___ MATERIAL PROVIDED

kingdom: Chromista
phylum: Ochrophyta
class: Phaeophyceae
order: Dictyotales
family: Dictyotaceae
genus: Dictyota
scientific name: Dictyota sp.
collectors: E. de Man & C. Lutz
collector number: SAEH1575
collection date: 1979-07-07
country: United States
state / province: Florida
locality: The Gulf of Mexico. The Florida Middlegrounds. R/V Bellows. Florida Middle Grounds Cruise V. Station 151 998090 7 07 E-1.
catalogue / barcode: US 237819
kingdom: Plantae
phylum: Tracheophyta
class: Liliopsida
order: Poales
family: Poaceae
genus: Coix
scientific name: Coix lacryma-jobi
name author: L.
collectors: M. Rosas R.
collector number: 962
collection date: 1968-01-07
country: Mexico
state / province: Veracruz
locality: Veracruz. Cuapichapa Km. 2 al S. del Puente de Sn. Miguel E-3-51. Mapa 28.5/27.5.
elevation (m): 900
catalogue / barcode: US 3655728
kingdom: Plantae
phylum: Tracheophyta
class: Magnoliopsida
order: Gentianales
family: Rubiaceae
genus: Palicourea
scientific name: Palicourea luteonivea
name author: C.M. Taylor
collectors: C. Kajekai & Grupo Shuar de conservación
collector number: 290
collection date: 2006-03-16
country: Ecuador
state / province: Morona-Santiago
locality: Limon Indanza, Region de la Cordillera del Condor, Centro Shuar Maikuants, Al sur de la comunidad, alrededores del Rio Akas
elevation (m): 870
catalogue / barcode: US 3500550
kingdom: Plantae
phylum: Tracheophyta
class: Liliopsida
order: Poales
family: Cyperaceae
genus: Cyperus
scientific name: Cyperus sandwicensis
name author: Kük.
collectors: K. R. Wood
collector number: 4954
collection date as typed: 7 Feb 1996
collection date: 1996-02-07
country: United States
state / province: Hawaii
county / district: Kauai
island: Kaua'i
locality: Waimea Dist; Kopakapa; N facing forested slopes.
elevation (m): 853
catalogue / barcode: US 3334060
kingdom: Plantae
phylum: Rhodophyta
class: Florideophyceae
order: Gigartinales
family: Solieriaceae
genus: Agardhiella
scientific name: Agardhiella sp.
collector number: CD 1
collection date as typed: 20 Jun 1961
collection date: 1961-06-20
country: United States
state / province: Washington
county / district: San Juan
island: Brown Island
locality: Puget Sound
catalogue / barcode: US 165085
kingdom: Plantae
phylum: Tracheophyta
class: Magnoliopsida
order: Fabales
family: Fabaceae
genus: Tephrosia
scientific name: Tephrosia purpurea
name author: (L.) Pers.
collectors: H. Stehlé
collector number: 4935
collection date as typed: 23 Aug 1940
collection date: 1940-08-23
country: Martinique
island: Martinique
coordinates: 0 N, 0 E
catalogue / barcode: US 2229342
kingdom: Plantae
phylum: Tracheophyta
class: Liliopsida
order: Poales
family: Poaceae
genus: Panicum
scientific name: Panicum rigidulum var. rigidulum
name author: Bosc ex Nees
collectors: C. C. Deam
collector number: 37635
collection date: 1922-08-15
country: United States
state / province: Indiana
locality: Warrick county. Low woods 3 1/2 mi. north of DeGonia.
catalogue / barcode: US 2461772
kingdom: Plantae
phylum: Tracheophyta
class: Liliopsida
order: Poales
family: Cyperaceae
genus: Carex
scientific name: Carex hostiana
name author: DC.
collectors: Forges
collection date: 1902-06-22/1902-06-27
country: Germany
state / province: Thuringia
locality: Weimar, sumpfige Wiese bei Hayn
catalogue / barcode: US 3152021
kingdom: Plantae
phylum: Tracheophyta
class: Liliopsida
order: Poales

______

- _YOUR INSTRUCTIONS_
Turn the entries above, from their first line through the line containing "phylum: Rhodophyta", inclusive, into a Markdown table with the columns No. and Text. Put each line in its own numbered row and leave out blank lines.

- _FULL ANSWER_
| No. | Text |
|---|---|
| 1 | kingdom: Chromista |
| 2 | phylum: Ochrophyta |
| 3 | class: Phaeophyceae |
| 4 | order: Dictyotales |
| 5 | family: Dictyotaceae |
| 6 | genus: Dictyota |
| 7 | scientific name: Dictyota sp. |
| 8 | collectors: E. de Man & C. Lutz |
| 9 | collector number: SAEH1575 |
| 10 | collection date: 1979-07-07 |
| 11 | country: United States |
| 12 | state / province: Florida |
| 13 | locality: The Gulf of Mexico. The Florida Middlegrounds. R/V Bellows. Florida Middle Grounds Cruise V. Station 151 998090 7 07 E-1. |
| 14 | catalogue / barcode: US 237819 |
| 15 | kingdom: Plantae |
| 16 | phylum: Tracheophyta |
| 17 | class: Liliopsida |
| 18 | order: Poales |
| 19 | family: Poaceae |
| 20 | genus: Coix |
| 21 | scientific name: Coix lacryma-jobi |
| 22 | name author: L. |
| 23 | collectors: M. Rosas R. |
| 24 | collector number: 962 |
| 25 | collection date: 1968-01-07 |
| 26 | country: Mexico |
| 27 | state / province: Veracruz |
| 28 | locality: Veracruz. Cuapichapa Km. 2 al S. del Puente de Sn. Miguel E-3-51. Mapa 28.5/27.5. |
| 29 | elevation (m): 900 |
| 30 | catalogue / barcode: US 3655728 |
| 31 | kingdom: Plantae |
| 32 | phylum: Tracheophyta |
| 33 | class: Magnoliopsida |
| 34 | order: Gentianales |
| 35 | family: Rubiaceae |
| 36 | genus: Palicourea |
| 37 | scientific name: Palicourea luteonivea |
| 38 | name author: C.M. Taylor |
| 39 | collectors: C. Kajekai & Grupo Shuar de conservación |
| 40 | collector number: 290 |
| 41 | collection date: 2006-03-16 |
| 42 | country: Ecuador |
| 43 | state / province: Morona-Santiago |
| 44 | locality: Limon Indanza, Region de la Cordillera del Condor, Centro Shuar Maikuants, Al sur de la comunidad, alrededores del Rio Akas |
| 45 | elevation (m): 870 |
| 46 | catalogue / barcode: US 3500550 |
| 47 | kingdom: Plantae |
| 48 | phylum: Tracheophyta |
| 49 | class: Liliopsida |
| 50 | order: Poales |
| 51 | family: Cyperaceae |
| 52 | genus: Cyperus |
| 53 | scientific name: Cyperus sandwicensis |
| 54 | name author: Kük. |
| 55 | collectors: K. R. Wood |
| 56 | collector number: 4954 |
| 57 | collection date as typed: 7 Feb 1996 |
| 58 | collection date: 1996-02-07 |
| 59 | country: United States |
| 60 | state / province: Hawaii |
| 61 | county / district: Kauai |
| 62 | island: Kaua'i |
| 63 | locality: Waimea Dist; Kopakapa; N facing forested slopes. |
| 64 | elevation (m): 853 |
| 65 | catalogue / barcode: US 3334060 |
| 66 | kingdom: Plantae |
| 67 | phylum: Rhodophyta |